• Task description: From the line with "summarize company details." through the final line of the entries below, write out each line exactly and nothing else.

——

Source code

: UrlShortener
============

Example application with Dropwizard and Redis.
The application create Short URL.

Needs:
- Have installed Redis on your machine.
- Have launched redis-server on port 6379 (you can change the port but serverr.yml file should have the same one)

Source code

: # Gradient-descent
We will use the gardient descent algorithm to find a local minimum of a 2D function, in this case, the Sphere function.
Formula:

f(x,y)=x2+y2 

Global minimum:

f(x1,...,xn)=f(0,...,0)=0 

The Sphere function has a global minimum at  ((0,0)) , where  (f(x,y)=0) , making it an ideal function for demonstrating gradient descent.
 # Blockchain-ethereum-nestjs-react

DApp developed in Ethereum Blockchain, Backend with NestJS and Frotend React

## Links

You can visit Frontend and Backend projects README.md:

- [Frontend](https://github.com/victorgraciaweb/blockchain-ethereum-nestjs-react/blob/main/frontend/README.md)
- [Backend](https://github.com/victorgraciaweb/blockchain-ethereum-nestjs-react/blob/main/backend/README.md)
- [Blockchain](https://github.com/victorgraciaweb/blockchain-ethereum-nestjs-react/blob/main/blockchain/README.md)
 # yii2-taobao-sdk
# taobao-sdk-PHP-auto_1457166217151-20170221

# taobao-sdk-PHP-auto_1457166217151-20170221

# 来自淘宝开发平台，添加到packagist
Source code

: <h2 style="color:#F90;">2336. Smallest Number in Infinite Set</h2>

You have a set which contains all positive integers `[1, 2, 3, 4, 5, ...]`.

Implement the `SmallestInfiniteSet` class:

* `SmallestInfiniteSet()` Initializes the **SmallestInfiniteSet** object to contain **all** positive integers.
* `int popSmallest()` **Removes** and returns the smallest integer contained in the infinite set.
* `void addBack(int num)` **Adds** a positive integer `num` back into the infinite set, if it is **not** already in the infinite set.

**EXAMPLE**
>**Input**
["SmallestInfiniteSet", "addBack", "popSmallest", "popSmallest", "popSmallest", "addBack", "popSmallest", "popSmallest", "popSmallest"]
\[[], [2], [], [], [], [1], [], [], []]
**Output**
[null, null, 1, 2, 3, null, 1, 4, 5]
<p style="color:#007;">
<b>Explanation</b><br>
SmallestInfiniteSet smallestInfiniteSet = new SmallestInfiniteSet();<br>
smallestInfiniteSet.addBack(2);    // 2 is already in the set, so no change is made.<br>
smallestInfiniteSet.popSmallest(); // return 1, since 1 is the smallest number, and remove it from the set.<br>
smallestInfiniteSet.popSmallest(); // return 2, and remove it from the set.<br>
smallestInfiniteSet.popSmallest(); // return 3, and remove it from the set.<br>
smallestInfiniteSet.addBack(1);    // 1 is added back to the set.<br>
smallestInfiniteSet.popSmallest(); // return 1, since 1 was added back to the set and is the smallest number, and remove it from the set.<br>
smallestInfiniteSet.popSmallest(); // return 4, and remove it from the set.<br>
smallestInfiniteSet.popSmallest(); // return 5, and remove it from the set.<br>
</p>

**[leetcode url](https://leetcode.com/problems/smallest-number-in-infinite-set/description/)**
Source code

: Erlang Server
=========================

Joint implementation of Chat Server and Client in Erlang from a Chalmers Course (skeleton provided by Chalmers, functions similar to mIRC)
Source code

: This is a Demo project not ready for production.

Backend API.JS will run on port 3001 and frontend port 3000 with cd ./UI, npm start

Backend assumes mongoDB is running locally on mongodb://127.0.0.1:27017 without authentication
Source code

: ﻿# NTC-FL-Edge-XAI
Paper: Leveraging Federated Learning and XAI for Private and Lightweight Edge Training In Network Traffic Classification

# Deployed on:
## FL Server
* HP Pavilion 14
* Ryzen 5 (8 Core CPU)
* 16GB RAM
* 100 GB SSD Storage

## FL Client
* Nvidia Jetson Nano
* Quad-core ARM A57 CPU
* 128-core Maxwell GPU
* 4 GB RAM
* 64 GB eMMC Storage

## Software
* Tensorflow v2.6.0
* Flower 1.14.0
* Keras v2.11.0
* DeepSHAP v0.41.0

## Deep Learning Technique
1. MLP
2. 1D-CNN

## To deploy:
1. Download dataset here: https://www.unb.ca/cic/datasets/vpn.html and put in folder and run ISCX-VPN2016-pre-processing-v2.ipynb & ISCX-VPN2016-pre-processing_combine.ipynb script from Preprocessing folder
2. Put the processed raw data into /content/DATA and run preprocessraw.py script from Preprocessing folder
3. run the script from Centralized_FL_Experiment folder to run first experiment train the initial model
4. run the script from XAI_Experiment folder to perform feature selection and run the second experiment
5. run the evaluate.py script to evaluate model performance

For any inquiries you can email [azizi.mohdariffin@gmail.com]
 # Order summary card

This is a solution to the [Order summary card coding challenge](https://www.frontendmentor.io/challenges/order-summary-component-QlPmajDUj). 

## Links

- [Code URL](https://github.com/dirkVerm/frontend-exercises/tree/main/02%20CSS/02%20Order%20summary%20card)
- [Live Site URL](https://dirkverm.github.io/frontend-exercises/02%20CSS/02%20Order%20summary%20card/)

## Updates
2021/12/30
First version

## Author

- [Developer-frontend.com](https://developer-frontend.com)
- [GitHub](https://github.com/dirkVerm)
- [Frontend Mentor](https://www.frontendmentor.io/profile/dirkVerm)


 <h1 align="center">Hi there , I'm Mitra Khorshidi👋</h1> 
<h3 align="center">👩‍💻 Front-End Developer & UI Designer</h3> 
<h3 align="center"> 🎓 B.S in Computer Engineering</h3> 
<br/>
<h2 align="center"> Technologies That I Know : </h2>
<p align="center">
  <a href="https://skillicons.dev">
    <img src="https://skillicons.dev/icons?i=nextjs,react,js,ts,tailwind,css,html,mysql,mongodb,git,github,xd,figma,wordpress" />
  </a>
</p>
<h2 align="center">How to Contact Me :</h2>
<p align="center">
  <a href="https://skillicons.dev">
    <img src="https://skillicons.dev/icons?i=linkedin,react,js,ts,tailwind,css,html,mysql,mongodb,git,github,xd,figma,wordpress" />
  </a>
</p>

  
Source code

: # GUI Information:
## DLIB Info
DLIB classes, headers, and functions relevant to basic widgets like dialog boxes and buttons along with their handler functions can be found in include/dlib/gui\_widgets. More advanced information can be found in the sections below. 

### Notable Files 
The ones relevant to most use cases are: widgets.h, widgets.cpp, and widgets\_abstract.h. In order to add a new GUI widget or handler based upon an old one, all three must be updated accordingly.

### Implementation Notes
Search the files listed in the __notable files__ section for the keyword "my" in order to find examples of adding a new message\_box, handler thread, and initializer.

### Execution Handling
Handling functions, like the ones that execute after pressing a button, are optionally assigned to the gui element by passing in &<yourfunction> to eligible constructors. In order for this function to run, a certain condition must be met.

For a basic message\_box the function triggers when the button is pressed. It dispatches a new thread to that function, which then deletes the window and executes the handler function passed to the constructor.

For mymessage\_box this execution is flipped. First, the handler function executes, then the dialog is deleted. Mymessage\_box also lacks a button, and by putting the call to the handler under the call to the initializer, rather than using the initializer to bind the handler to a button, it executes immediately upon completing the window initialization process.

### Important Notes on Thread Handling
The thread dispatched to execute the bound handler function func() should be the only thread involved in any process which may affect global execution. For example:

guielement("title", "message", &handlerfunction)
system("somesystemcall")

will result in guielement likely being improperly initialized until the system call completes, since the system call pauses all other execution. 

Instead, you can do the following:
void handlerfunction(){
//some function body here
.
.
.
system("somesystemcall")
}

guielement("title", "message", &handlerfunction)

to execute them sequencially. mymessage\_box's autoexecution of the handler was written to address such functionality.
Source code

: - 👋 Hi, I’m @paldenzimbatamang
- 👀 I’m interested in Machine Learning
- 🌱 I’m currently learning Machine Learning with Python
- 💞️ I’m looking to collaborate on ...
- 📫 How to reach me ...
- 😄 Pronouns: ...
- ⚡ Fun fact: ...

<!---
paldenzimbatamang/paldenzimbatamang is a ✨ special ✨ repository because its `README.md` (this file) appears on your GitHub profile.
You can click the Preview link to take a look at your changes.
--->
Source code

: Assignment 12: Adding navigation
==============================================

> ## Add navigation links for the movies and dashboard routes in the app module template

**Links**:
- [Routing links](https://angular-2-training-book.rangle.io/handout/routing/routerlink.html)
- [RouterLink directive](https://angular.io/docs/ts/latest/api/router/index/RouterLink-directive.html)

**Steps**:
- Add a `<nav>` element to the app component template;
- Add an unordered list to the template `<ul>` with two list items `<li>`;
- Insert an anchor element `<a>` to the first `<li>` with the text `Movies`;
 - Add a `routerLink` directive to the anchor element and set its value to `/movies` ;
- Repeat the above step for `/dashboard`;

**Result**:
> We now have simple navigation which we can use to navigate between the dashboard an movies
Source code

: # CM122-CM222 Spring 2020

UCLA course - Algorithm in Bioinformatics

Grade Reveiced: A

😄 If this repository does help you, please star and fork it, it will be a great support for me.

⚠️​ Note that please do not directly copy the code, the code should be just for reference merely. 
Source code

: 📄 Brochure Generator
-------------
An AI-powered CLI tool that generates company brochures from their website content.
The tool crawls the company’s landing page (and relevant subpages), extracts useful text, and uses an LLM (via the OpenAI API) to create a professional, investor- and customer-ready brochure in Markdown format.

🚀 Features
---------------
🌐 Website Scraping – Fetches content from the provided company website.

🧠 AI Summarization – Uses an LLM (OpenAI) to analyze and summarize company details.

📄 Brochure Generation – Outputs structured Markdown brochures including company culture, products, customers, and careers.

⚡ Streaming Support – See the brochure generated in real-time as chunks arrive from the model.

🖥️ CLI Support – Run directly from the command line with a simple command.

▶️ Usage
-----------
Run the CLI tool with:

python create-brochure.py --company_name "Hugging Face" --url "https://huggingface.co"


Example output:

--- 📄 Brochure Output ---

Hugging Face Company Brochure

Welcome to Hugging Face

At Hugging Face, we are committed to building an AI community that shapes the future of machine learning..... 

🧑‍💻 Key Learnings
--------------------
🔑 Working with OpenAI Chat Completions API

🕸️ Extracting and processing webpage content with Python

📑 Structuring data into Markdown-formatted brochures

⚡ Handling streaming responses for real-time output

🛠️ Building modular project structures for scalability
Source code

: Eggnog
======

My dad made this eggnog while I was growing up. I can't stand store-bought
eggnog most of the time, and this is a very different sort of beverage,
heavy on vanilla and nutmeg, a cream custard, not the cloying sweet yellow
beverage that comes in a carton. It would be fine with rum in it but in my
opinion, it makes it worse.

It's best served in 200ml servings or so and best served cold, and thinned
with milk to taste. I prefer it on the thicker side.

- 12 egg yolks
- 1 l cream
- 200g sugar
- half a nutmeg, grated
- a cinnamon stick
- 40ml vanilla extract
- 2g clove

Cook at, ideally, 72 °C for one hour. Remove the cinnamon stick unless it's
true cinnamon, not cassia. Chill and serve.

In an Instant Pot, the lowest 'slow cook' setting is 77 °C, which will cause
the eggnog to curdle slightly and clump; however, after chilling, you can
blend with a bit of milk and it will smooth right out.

——

• Solved exercise:
🧠 AI Summarization – Uses an LLM (OpenAI) to analyze and summarize company details.

📄 Brochure Generation – Outputs structured Markdown brochures including company culture, products, customers, and careers.

⚡ Streaming Support – See the brochure generated in real-time as chunks arrive from the model.

🖥️ CLI Support – Run directly from the command line with a simple command.

▶️ Usage
-----------
Run the CLI tool with:

python create-brochure.py --company_name "Hugging Face" --url "https://huggingface.co"


Example output:

--- 📄 Brochure Output ---

Hugging Face Company Brochure

Welcome to Hugging Face

At Hugging Face, we are committed to building an AI community that shapes the future of machine learning..... 

🧑‍💻 Key Learnings
--------------------
🔑 Working with OpenAI Chat Completions API

🕸️ Extracting and processing webpage content with Python

📑 Structuring data into Markdown-formatted brochures

⚡ Handling streaming responses for real-time output

🛠️ Building modular project structures for scalability
Source code

: Eggnog
======

My dad made this eggnog while I was growing up. I can't stand store-bought
eggnog most of the time, and this is a very different sort of beverage,
heavy on vanilla and nutmeg, a cream custard, not the cloying sweet yellow
beverage that comes in a carton. It would be fine with rum in it but in my
opinion, it makes it worse.

It's best served in 200ml servings or so and best served cold, and thinned
with milk to taste. I prefer it on the thicker side.

- 12 egg yolks
- 1 l cream
- 200g sugar
- half a nutmeg, grated
- a cinnamon stick
- 40ml vanilla extract
- 2g clove

Cook at, ideally, 72 °C for one hour. Remove the cinnamon stick unless it's
true cinnamon, not cassia. Chill and serve.

In an Instant Pot, the lowest 'slow cook' setting is 77 °C, which will cause
the eggnog to curdle slightly and clump; however, after chilling, you can
blend with a bit of milk and it will smooth right out.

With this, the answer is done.